A Suíça não pode fornecer armas a países envolvidos em conflitos – sua neutralidade proíbe isso. No entanto, muitos lutam para entender por que armas vendidas há muito tempo a países parceiros não podem ser repassadas à Ucrânia, que está exercendo o direito de autodefesa reconhecido internacionalmente. Esse sentimento é compartilhado não apenas no exterior, mas também dentro da Suíça.

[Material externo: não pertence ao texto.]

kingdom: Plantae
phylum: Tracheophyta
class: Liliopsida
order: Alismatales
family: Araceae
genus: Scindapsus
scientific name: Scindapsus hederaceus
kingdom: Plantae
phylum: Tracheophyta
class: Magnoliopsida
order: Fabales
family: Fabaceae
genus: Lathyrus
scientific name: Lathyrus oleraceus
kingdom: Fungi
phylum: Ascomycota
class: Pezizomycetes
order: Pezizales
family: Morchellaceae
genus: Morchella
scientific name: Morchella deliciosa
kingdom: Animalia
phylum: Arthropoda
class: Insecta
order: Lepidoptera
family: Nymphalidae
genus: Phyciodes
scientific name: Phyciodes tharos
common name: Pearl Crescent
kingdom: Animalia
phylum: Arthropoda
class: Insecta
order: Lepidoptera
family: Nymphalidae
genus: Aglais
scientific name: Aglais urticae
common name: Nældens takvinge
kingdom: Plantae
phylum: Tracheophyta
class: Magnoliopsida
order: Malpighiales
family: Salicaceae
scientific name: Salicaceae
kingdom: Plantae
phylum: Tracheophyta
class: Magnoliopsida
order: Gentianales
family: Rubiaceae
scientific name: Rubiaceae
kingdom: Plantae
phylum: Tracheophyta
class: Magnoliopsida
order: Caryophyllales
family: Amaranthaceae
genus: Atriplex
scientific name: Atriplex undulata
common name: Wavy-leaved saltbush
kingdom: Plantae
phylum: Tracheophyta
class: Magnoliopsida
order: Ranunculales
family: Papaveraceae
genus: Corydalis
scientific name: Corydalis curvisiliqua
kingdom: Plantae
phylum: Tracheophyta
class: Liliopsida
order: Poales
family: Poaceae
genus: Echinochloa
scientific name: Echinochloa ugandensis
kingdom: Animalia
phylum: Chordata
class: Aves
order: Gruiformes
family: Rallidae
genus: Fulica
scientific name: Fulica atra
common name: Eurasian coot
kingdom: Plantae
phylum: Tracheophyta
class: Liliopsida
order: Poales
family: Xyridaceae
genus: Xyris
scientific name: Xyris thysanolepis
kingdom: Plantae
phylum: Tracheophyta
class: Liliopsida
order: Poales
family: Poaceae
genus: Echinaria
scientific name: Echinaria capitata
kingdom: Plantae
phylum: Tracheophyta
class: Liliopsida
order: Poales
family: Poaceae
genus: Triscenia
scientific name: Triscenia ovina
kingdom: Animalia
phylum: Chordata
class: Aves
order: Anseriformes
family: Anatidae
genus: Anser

O parlamento suíço considera que a Lei de Material de Guerra deveria ser alterada. Uma proposta é conceder ao governo maior flexibilidade na aprovação de acordos de armas sob “circunstâncias excepcionais”. Além disso, existe uma proposta para permitir que países que compartilham valores suíços e têm regimes de controle de exportação comparáveis possam ser autorizados a reexportar materiais de guerra comprados na Suíça após cinco anos. Isso se aplicaria quando o país de destino estivesse exercendo seu direito à autodefesa, apoiado por uma declaração correspondente da ONU.
Ainda não está claro o quanto essas mudanças potenciais beneficiariam a Ucrânia. Um referendo sobre a lei é esperado, mas não ocorreria antes do final de 2025. Portanto, nenhuma arma de fabricação suíça poderia chegar à Ucrânia antes de 2026.